**Problem requirements:** Format the material below as a JSON list of strings, one string per line, starting at the line containing "la struttura" and running through the last line of the material, both included. Omit blank lines and leave the pictures out.

**Working data:**
<<<<
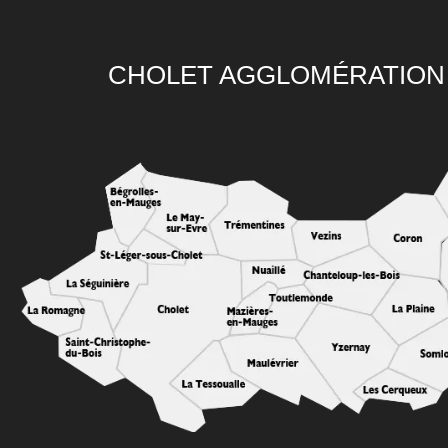
CHOLET AGGLOMÉRATION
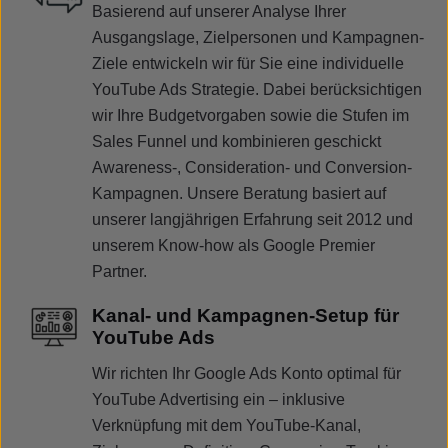
Basierend auf unserer Analyse Ihrer
Ausgangslage, Zielpersonen und Kampagnen-
Ziele entwickeln wir für Sie eine individuelle
YouTube Ads Strategie. Dabei berücksichtigen
wir Ihre Budgetvorgaben sowie die Stufen im
Sales Funnel und kombinieren geschickt
Awareness-, Consideration- und Conversion-
Kampagnen. Unsere Beratung basiert auf
unserer langjährigen Erfahrung seit 2012 und
unserem Know-how als Google Premier
Partner.
Kanal- und Kampagnen-Setup für
YouTube Ads
Wir richten Ihr Google Ads Konto optimal für
YouTube Advertising ein – inklusive
Verknüpfung mit dem YouTube-Kanal,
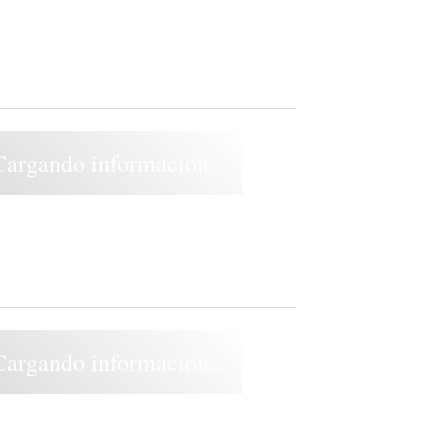
Cargando información...
Cargando información...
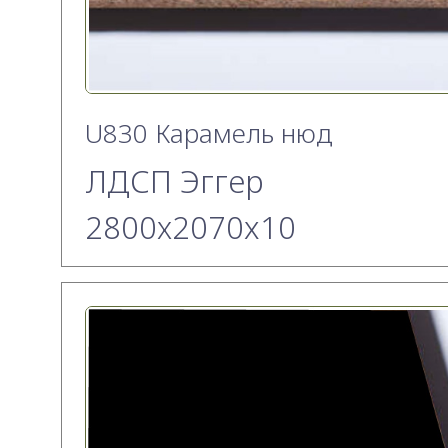
U830 Карамель нюд
ЛДСП Эггер
2800х2070x10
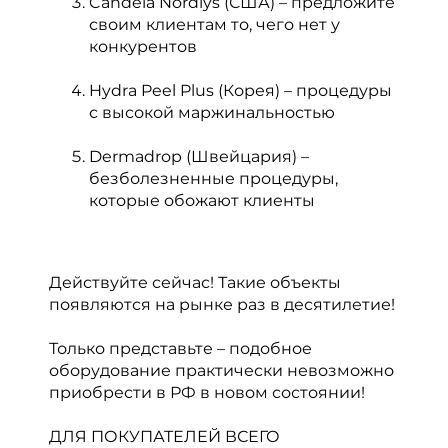
Candela Nordlys (США) – предложите
своим клиентам то, чего нет у
конкурентов
Hydra Peel Plus (Корея) – процедуры
с высокой маржинальностью
Dermadrop (Швейцария) –
безболезненные процедуры,
которые обожают клиенты
Действуйте сейчас! Такие объекты
появляются на рынке раз в десятилетие!
Только представьте – подобное
оборудование практически невозможно
приобрести в РФ в новом состоянии!
ДЛЯ ПОКУПАТЕЛЕЙ ВСЕГО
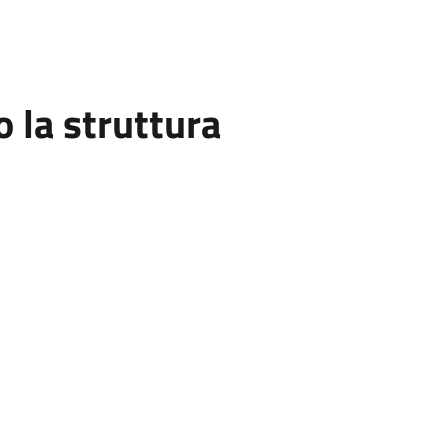
la struttura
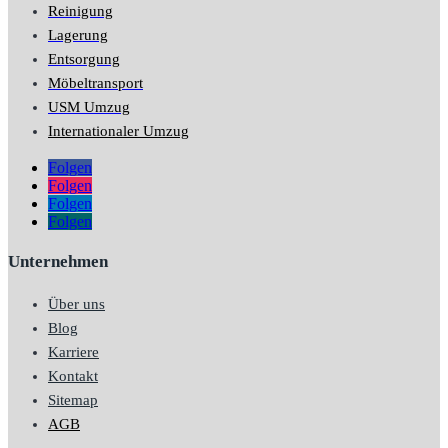
Reinigung
Lagerung
Entsorgung
Möbeltransport
USM Umzug
Internationaler Umzug
Folgen
Folgen
Folgen
Folgen
Unternehmen
Über uns
Blog
Karriere
Kontakt
Sitemap
AGB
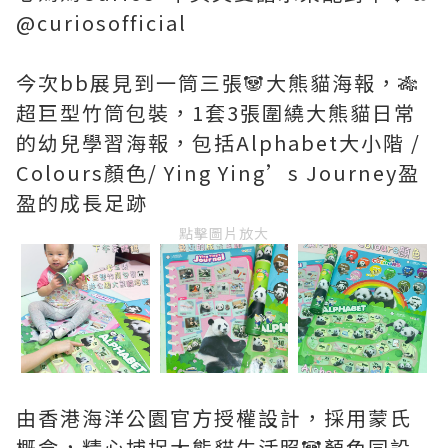
@curiosofficial
今次bb展見到一筒三張🐼大熊貓海報，🎋
超巨型竹筒包裝，1套3張圍繞大熊貓日常
的幼兒學習海報，包括Alphabet大小階 /
Colours顏色/ Ying Ying’s Journey盈
盈的成長足跡
點擊圖片放大
由香港海洋公園官方授權設計，採用蒙氏
概念，精心捕捉大熊貓生活照🐼顏色同設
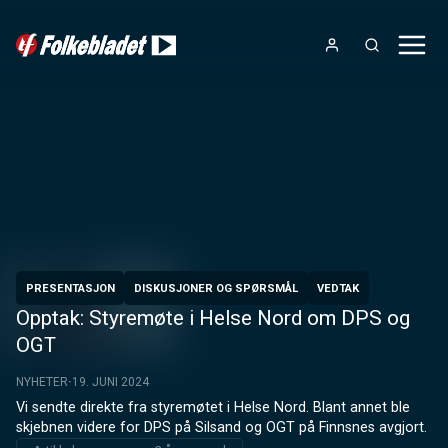
PRESENTASJON
DISKUSJONER OG SPØRSMÅL
VEDTAK
Opptak: Styremøte i Helse Nord om DPS og
OGT
NYHETER
19. JUNI 2024
Vi sendte direkte fra styremøtet i Helse Nord. Blant annet ble 
skjebnen videre for DPS på Silsand og OGT på Finnsnes avgjort.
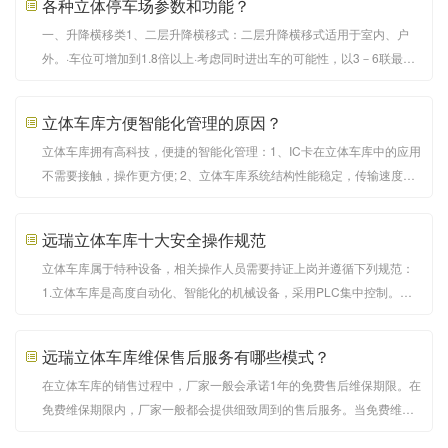
各种立体停车场参数和功能？
虽然在占地面积上并没有平面的停车场那么大
一、升降横移类1、二层升降横移式：二层升降横移式适用于室内、户
外。·车位可增加到1.8倍以上·考虑同时进出车的可能性，以3－6联最为
合理。·二层升降横移式梁下净高要求3650mm以上。·若横移台要求停车
高顶车则要求3950mm以上·二层升降横移式运行原理如下图：2、三层
立体车库方便智能化管理的原因？
升降横移式：·三层升降横移底坑式适用于室内、户外。
立体车库拥有高科技，便捷的智能化管理：1、IC卡在立体车库中的应用
不需要接触，操作更方便; 2、立体车库系统结构性能稳定，传输速度
快;3、它可以准确区分自己的车辆，异国情调的车辆和特种车辆;4、独特
的车牌号码输入和显示系统，大大提高了停车场的防盗措施;5、及时收
远瑞立体车库十大安全操作规范
取停车费及其他相关费用，增加收入;提前收取长期客
立体车库属于特种设备，相关操作人员需要持证上岗并遵循下列规范：
1.立体车库是高度自动化、智能化的机械设备，采用PLC集中控制。车
库必须由车库厂家培训并合格的人员操作管理，其他人员不得擅自操
作。 2.车库操作管理人员严禁酒后操作设备并且应禁止驾驶员酒后进入
远瑞立体车库维保售后服务有哪些模式？
车库内。 3.车库操作管理人员在交接班时应确认设
在立体车库的销售过程中，厂家一般会承诺1年的免费售后维保期限。在
免费维保期限内，厂家一般都会提供细致周到的售后服务。当免费维保
期过后，生产企业和立体车库用户本着友好合作的目的，一般会签订收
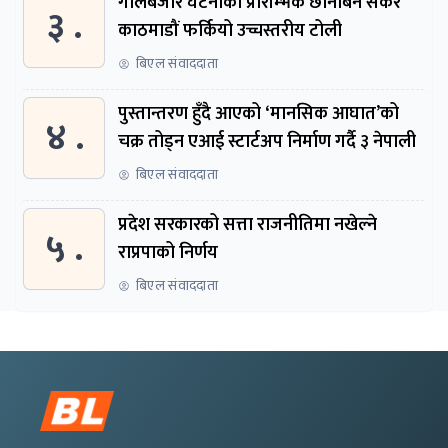
गोलबजार घटनाको प्रारम्भिक छानबिन सकेर
३ .
काठमाडौं फर्कियो उच्चस्तरीय टोली
बिएल संवाददाता
पुस्तान्तरण हुँदै आएको ‘मानसिक आघात’को
४ .
चक्र तोड्न एआई स्टार्टअप निर्माण गर्दै ३ नेपाली
बिएल संवाददाता
प्रदेश सरकारको सत्ता राजनीतिमा नखेल्ने
५ .
राप्रपाको निर्णय
बिएल संवाददाता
>>>>
**Output for this exercise:**
[
  "la struttura",
  "Reinigung",
  "Lagerung",
  "Entsorgung",
  "Möbeltransport",
  "USM Umzug",
  "Internationaler Umzug",
  "Folgen",
  "Folgen",
  "Folgen",
  "Folgen",
  "Unternehmen",
  "Über uns",
  "Blog",
  "Karriere",
  "Kontakt",
  "Sitemap",
  "AGB",
  "@curiosofficial",
  "今次bb展見到一筒三張🐼大熊貓海報，🎋",
  "超巨型竹筒包裝，1套3張圍繞大熊貓日常",
  "的幼兒學習海報，包括Alphabet大小階 /",
  "Colours顏色/ Ying Ying’s Journey盈",
  "盈的成長足跡",
  "點擊圖片放大",
  "由香港海洋公園官方授權設計，採用蒙氏",
  "概念，精心捕捉大熊貓生活照🐼顏色同設",
  "PRESENTASJON",
  "DISKUSJONER OG SPØRSMÅL",
  "VEDTAK",
  "Opptak: Styremøte i Helse Nord om DPS og",
  "OGT",
  "NYHETER",
  "19. JUNI 2024",
  "Vi sendte direkte fra styremøtet i Helse Nord. Blant annet ble ",
  "skjebnen videre for DPS på Silsand og OGT på Finnsnes avgjort.",
  "各种立体停车场参数和功能？",
  "虽然在占地面积上并没有平面的停车场那么大",
  "一、升降横移类1、二层升降横移式：二层升降横移式适用于室内、户",
  "外。·车位可增加到1.8倍以上·考虑同时进出车的可能性，以3－6联最为",
  "合理。·二层升降横移式梁下净高要求3650mm以上。·若横移台要求停车",
  "高顶车则要求3950mm以上·二层升降横移式运行原理如下图：2、三层",
  "立体车库方便智能化管理的原因？",
  "升降横移式：·三层升降横移底坑式适用于室内、户外。",
  "立体车库拥有高科技，便捷的智能化管理：1、IC卡在立体车库中的应用",
  "不需要接触，操作更方便; 2、立体车库系统结构性能稳定，传输速度",
  "快;3、它可以准确区分自己的车辆，异国情调的车辆和特种车辆;4、独特",
  "的车牌号码输入和显示系统，大大提高了停车场的防盗措施;5、及时收",
  "远瑞立体车库十大安全操作规范",
  "取停车费及其他相关费用，增加收入;提前收取长期客",
  "立体车库属于特种设备，相关操作人员需要持证上岗并遵循下列规范：",
  "1.立体车库是高度自动化、智能化的机械设备，采用PLC集中控制。车",
  "库必须由车库厂家培训并合格的人员操作管理，其他人员不得擅自操",
  "作。 2.车库操作管理人员严禁酒后操作设备并且应禁止驾驶员酒后进入",
  "远瑞立体车库维保售后服务有哪些模式？",
  "车库内。 3.车库操作管理人员在交接班时应确认设",
  "在立体车库的销售过程中，厂家一般会承诺1年的免费售后维保期限。在",
  "免费维保期限内，厂家一般都会提供细致周到的售后服务。当免费维保",
  "期过后，生产企业和立体车库用户本着友好合作的目的，一般会签订收",
  "गोलबजार घटनाको प्रारम्भिक छानबिन सकेर",
  "३ .",
  "काठमाडौं फर्कियो उच्चस्तरीय टोली",
  "बिएल संवाददाता",
  "पुस्तान्तरण हुँदै आएको ‘मानसिक आघात’को",
  "४ .",
  "चक्र तोड्न एआई स्टार्टअप निर्माण गर्दै ३ नेपाली",
  "बिएल संवाददाता",
  "प्रदेश सरकारको सत्ता राजनीतिमा नखेल्ने",
  "५ .",
  "राप्रपाको निर्णय",
  "बिएल संवाददाता"
]